ФРАГМЕНТ ТЕКСТА
>>

У Сологуба смерть – утешительница, возвышающая человека над пошлостью земной жизни. У Андреева она бездушный великан, вызывающий мрачное отчаяние. Ужас перед могильной бездной выразил Арцыбашев. Встречать смерть смехом и забрасывать ее цветами призывает Сергеев-Ценский. В отличие от них, у Зайцева она – «лазоревая, несущая глубокое знание», вводящая «в страны мудрости», и поэтому не страшиться ее надо, а спокойно, благостно готовиться к переходу в иные миры, в инобытие, в жизнь духа.
«Жизнь или смерть – это все равно. Не это важно», – размышляет герой зайцевского рассказа «Гость» Николай Гаврилыч, читая сочинения древнего философа Филона Александрийского. «Что же важно, он не отвечал, – добавляет автор, – может, и нельзя было словами сказать; но одно он чувствовал наверное: радость и холод наджизненного, светло-ключевого. Нетленного бытия, процветающего на высотах». В разгар этих осенних мудрствований пожаловал нежданный гость – «молодой человек в полицейской тужурке», становой, просившийся на ночевку. За ужином размякший, отогревшийся гость разговорился о своей нелегкой доле, о том, что грозятся его убить. Это вызвало у Николая Гаврилыча новый прилив размышлений. «…В великой драме мира вставали перед сердцем дальние края той ужасной земли, где идет жизнь становойская, тех пустынь и скорбей, что лежат за селами и хуторами. „Все будет попалено, сгорит жизнь и ее мерзость“. В вышине шли холодные токи. Луна леденела, и некто строгий и кристальный говорил: „Все у вас погибнет“. Но это не было страшно».
В другом рассказе – «Сестра» – Зайцев снова подчеркивает мысль о естественной неизбежности смерти, о том, что относиться к этому следует без трагизма: «Нам дано жить в тоске и скорби, но дано и быть твердыми и с честью и мужеством пронести свой дух сквозь эту юдоль неугасимым пламенем и с спокойной печалью умереть: отойти в вечную обитель ясности».
Художественным контрапунктом всех книг Зайцева является Жизнь и Смерть человека вообще. Этот «человек вообще» показывается нам не в заботах житейских, мы не всегда знаем, добравшись до последней страницы той или иной новеллы, кто он по роду занятий, где служит, – для писателя-лирика это не имеет значения. Люди из зайцевской России просто живут, всяческие обстоятельства земные их соединяют и разлучают, некоторые из них уходят из жизни – уходят безбоязненно, спокойно, исполненные смирения и мудрого понимания естественной, предопределенной неизбежности конца всего сущего. Как заметил К. Чуковский, они, умирая, «при этом еще улыбаются: ах, как приятно таять!» Зайцев, как никто другой, философски передал нам, читателям, поэзию бытия человека и его ухода, умирания – в противовес своим современникам Л. Андрееву и С. Сергееву-Ценскому, глубоко раскрывшим трагизм человеческой жизни и смерти. Во всю – немалую! – силу своих талантов они показали, как неизбежность конца, неотвратимость ухода порождают вседозволенность, приводят подчас к необузданному разгулу страстей, в огне и вихрях которого многие сгорают. Земные люди, они и страдают, и радуются, и гибнут здесь же, на земле, не помышляя ни о чем другом.

<<

ИСХОДНЫЕ ДАННЫЕ

>>

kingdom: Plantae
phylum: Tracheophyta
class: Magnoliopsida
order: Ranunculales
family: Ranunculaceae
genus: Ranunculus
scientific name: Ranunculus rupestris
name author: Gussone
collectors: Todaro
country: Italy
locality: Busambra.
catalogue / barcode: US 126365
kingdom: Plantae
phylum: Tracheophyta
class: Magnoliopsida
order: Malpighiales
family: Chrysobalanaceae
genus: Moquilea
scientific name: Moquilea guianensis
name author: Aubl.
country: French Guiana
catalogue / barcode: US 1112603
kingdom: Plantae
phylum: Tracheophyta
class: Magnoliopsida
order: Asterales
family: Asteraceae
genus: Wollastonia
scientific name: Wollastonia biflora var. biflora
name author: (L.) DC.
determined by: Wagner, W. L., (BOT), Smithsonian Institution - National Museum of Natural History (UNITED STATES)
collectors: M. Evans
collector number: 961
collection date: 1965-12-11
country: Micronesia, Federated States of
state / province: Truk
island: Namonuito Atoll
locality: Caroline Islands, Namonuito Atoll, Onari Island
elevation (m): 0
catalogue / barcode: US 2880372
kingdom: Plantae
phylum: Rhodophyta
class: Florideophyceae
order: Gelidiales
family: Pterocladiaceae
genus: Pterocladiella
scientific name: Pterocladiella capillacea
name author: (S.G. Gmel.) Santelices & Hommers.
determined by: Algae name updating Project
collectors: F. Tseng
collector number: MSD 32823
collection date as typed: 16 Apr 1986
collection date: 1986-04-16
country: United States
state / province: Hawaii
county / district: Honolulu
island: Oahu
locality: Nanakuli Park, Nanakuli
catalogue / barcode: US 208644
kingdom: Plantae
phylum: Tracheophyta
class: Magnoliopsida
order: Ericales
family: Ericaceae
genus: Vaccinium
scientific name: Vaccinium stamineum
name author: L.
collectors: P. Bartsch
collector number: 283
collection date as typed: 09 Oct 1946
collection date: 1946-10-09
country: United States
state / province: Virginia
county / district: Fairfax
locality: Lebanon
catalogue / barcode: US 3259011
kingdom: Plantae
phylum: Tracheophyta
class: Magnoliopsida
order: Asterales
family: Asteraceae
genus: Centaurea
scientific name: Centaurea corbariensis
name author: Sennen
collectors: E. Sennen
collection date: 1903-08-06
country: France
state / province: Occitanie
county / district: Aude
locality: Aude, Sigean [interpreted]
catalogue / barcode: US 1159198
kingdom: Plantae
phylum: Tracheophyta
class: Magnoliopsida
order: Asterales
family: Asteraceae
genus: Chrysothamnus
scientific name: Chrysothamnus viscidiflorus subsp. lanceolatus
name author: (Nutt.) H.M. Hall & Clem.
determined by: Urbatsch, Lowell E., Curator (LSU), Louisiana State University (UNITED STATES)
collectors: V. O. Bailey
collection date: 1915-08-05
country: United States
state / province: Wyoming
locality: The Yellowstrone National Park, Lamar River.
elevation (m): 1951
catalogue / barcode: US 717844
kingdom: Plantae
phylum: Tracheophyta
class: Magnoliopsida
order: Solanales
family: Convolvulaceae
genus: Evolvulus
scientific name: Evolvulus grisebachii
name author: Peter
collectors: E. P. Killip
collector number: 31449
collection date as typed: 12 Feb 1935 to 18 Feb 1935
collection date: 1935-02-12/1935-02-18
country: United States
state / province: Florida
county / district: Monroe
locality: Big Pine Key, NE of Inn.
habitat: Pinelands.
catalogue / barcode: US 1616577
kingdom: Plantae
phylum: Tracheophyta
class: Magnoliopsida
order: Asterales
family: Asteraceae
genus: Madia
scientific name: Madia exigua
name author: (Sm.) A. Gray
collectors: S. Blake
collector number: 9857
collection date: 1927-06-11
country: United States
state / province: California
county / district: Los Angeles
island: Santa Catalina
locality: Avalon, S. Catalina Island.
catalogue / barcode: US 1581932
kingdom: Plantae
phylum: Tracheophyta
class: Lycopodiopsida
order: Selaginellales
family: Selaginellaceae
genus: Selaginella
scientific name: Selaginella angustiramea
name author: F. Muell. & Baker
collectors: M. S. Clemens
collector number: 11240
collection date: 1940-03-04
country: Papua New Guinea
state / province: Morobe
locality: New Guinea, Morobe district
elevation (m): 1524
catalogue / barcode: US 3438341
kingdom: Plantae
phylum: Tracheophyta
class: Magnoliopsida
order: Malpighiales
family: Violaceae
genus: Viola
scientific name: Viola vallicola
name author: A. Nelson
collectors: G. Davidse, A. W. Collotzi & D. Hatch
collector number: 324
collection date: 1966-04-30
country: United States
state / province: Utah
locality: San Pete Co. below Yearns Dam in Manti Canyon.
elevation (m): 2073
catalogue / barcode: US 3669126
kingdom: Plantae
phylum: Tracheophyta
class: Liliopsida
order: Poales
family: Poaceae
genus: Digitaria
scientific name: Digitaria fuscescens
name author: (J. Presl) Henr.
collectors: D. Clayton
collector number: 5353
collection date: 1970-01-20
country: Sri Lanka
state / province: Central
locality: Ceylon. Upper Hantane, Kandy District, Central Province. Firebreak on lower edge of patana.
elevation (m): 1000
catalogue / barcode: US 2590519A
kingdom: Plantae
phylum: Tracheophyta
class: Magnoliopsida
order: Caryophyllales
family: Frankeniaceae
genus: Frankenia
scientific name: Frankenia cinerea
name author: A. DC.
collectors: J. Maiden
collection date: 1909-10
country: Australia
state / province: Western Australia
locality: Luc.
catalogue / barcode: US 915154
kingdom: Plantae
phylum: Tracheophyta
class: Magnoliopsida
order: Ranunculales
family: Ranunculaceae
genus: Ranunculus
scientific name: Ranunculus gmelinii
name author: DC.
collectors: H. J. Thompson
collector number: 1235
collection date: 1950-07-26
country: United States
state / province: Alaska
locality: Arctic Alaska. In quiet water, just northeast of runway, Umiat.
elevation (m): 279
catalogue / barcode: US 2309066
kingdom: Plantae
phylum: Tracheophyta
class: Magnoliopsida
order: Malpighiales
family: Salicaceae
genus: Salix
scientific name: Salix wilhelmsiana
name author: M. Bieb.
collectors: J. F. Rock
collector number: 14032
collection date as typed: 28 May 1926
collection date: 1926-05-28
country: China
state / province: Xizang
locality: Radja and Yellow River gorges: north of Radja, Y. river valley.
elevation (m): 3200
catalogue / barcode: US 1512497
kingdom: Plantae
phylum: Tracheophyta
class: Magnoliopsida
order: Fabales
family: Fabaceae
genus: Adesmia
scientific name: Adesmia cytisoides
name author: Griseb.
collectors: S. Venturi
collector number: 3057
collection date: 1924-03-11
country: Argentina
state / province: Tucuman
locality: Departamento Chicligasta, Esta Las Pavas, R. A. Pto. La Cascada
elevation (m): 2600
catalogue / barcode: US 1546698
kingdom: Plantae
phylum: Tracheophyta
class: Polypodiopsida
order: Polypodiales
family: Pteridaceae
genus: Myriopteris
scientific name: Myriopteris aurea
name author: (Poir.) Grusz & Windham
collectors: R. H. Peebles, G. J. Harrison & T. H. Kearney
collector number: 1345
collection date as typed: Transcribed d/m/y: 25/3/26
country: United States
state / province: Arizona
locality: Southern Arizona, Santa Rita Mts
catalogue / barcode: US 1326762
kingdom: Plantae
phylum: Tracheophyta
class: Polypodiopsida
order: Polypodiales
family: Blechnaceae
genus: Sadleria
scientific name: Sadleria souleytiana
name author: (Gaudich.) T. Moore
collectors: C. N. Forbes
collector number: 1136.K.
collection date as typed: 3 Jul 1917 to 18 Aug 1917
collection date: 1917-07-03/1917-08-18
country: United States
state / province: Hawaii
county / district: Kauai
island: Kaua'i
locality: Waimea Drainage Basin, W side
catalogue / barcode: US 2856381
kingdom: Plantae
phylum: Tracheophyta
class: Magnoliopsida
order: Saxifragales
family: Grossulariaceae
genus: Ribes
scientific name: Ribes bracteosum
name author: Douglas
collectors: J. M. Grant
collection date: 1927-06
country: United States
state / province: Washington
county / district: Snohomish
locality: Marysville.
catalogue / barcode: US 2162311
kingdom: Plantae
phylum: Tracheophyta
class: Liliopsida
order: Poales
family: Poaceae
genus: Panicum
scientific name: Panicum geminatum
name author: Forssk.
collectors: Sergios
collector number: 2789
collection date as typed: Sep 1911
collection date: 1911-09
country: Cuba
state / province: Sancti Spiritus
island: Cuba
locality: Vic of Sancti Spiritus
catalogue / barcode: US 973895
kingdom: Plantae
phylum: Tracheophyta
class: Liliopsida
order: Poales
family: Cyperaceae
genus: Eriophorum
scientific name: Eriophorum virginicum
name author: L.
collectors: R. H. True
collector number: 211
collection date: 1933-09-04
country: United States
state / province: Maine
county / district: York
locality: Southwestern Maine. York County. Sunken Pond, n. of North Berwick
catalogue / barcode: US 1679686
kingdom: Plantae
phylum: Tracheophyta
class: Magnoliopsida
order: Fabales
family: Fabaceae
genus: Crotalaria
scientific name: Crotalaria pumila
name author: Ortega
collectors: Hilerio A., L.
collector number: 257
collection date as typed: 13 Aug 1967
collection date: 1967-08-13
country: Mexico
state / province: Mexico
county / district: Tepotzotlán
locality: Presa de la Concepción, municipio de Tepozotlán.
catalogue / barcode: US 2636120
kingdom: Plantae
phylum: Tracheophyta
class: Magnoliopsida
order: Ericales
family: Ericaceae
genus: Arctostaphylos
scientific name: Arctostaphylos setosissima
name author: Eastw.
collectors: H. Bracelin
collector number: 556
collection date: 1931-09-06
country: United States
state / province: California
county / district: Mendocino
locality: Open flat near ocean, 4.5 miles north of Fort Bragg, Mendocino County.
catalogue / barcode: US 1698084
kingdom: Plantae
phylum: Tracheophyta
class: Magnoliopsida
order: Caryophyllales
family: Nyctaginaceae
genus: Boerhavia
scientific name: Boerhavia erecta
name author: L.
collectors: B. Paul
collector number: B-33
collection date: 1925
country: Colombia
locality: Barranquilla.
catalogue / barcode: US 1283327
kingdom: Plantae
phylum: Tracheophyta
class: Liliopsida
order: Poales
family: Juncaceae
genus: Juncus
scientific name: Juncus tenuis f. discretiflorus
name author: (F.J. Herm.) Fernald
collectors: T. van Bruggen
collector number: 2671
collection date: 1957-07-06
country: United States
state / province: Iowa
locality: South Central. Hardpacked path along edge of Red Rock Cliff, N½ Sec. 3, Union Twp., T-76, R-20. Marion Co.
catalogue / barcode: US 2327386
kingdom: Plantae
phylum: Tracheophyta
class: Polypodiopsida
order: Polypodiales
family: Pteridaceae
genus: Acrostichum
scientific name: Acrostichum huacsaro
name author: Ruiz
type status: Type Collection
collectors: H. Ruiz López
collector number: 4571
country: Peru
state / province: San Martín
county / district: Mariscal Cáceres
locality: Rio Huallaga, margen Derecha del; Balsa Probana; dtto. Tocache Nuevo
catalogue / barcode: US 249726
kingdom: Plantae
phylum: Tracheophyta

<<

ЗАДАНИЯ
A) Процитируйте дословно отрывок из текста о Зайцеве, начиная со слов «У Сологуба смерть» и заканчивая словами «в жизнь духа.».
B) Преобразуйте в CSV с двумя столбцами, «поле» и «значение», только записи начиная со строки, содержащей «island: Oahu», и заканчивая строкой, содержащей «scientific name: Centaurea corbariensis», включительно. На каждую запись отводится одна строка, оба ее значения заключаются в кавычки, а переносы строк внутри них заменяются пробелами.

ОТВЕТЫ
A)
У Сологуба смерть – утешительница, возвышающая человека над пошлостью земной жизни. У Андреева она бездушный великан, вызывающий мрачное отчаяние. Ужас перед могильной бездной выразил Арцыбашев. Встречать смерть смехом и забрасывать ее цветами призывает Сергеев-Ценский. В отличие от них, у Зайцева она – «лазоревая, несущая глубокое знание», вводящая «в страны мудрости», и поэтому не страшиться ее надо, а спокойно, благостно готовиться к переходу в иные миры, в инобытие, в жизнь духа.

B)
поле,значение
"island:","Oahu"
"locality:","Nanakuli Park, Nanakuli"
"catalogue / barcode:","US 208644"
"kingdom:","Plantae"
"phylum:","Tracheophyta"
"class:","Magnoliopsida"
"order:","Ericales"
"family:","Ericaceae"
"genus:","Vaccinium"
"scientific name:","Vaccinium stamineum"
"name author:","L."
"collectors:","P. Bartsch"
"collector number:","283"
"collection date as typed:","09 Oct 1946"
"collection date:","1946-10-09"
"country:","United States"
"state / province:","Virginia"
"county / district:","Fairfax"
"locality:","Lebanon"
"catalogue / barcode:","US 3259011"
"kingdom:","Plantae"
"phylum:","Tracheophyta"
"class:","Magnoliopsida"
"order:","Asterales"
"family:","Asteraceae"
"genus:","Centaurea"
"scientific name:","Centaurea corbariensis"